▶ What you have to do:
Find the line with "301 red roses" in the data below. Repeat it and every line after it up to the end, exactly, but drop the pictures.

▶ Information:
# # #

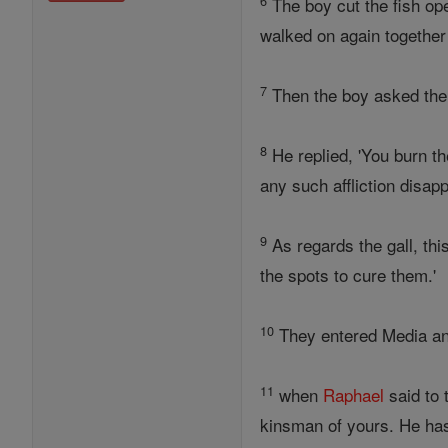
6
The boy cut the fish ope
walked on again together 
7
Then the boy asked th
8
He replied, 'You burn th
any such affliction disap
9
As regards the gall, thi
the spots to cure them.'
10
They entered Media an
11
when
Raphael
said to 
kinsman of yours. He has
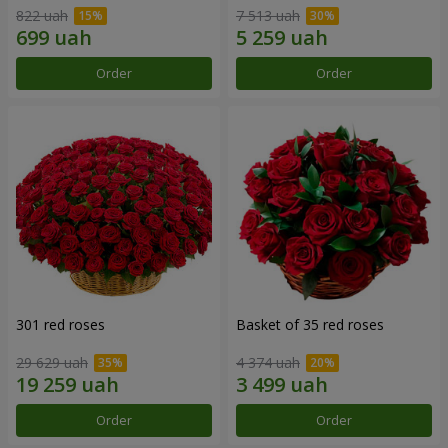
822 uah
7 513 uah
Order
Order
301 red roses
Basket of 35 red roses
29 629 uah
4 374 uah
Order
Order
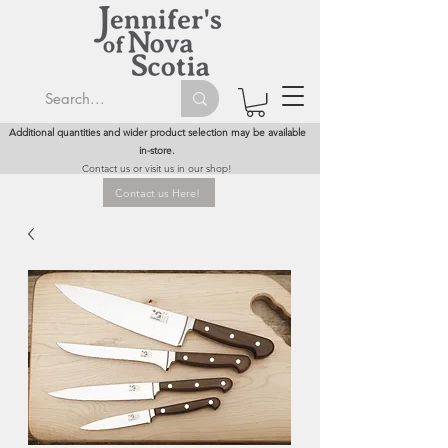
Additional quantities and wider product selection may be available
in-store.
Contact us or visit us in our shop!
Contact us Here!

# # #

▶ Answer:
301 red roses
Basket of 35 red roses
29 629 uah
4 374 uah
Order
Order
Additional quantities and wider product selection may be available
in-store.
Contact us or visit us in our shop!
Contact us Here!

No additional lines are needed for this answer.